### Work task
Look through the records below for the line with "text_box [62, 34, 1938, 130]". Return that line and each one after it up to and including the line with "Rendered at 2000 by 1125 pixels.", exactly.

Stored data entries
┌──

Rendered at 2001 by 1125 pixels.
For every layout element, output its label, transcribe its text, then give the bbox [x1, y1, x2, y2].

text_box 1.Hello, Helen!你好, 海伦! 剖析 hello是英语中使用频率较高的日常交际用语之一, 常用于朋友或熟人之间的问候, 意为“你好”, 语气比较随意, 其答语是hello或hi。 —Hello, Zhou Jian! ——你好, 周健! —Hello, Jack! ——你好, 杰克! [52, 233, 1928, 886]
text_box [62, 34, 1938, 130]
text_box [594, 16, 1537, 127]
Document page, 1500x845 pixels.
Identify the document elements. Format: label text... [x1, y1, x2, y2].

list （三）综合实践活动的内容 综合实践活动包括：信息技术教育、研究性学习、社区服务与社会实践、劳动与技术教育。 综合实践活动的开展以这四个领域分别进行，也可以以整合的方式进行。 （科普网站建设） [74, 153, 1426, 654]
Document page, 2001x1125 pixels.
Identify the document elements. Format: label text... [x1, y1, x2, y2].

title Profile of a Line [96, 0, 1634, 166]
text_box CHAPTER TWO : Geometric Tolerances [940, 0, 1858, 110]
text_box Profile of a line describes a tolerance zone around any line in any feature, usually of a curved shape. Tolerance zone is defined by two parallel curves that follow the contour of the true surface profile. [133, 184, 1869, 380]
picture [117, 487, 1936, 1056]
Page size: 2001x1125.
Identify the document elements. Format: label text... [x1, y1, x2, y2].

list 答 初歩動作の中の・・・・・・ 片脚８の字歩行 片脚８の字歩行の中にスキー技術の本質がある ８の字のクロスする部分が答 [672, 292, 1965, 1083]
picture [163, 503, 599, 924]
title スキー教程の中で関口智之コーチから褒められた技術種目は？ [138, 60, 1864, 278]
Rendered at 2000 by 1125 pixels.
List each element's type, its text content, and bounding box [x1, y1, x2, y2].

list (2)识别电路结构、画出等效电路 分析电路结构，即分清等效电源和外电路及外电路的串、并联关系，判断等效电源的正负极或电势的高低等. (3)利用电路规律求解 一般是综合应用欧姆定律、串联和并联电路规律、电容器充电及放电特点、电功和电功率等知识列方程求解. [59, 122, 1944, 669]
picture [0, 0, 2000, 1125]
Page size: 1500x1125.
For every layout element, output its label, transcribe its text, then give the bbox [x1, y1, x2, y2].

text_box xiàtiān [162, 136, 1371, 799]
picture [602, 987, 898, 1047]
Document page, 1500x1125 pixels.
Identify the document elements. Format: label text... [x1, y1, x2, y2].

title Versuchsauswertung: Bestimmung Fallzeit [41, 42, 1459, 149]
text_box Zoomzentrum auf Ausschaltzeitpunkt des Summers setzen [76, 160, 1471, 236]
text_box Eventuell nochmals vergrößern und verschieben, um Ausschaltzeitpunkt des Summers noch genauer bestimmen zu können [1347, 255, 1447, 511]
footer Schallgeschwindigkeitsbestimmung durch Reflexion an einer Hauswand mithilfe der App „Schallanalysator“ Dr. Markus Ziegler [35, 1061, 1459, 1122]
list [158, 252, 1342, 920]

└──

### Response area
text_box [62, 34, 1938, 130]
text_box [594, 16, 1537, 127]
Document page, 1500x845 pixels.
Identify the document elements. Format: label text... [x1, y1, x2, y2].

list （三）综合实践活动的内容 综合实践活动包括：信息技术教育、研究性学习、社区服务与社会实践、劳动与技术教育。 综合实践活动的开展以这四个领域分别进行，也可以以整合的方式进行。 （科普网站建设） [74, 153, 1426, 654]
Document page, 2001x1125 pixels.
Identify the document elements. Format: label text... [x1, y1, x2, y2].

title Profile of a Line [96, 0, 1634, 166]
text_box CHAPTER TWO : Geometric Tolerances [940, 0, 1858, 110]
text_box Profile of a line describes a tolerance zone around any line in any feature, usually of a curved shape. Tolerance zone is defined by two parallel curves that follow the contour of the true surface profile. [133, 184, 1869, 380]
picture [117, 487, 1936, 1056]
Page size: 2001x1125.
Identify the document elements. Format: label text... [x1, y1, x2, y2].

list 答 初歩動作の中の・・・・・・ 片脚８の字歩行 片脚８の字歩行の中にスキー技術の本質がある ８の字のクロスする部分が答 [672, 292, 1965, 1083]
picture [163, 503, 599, 924]
title スキー教程の中で関口智之コーチから褒められた技術種目は？ [138, 60, 1864, 278]
Rendered at 2000 by 1125 pixels.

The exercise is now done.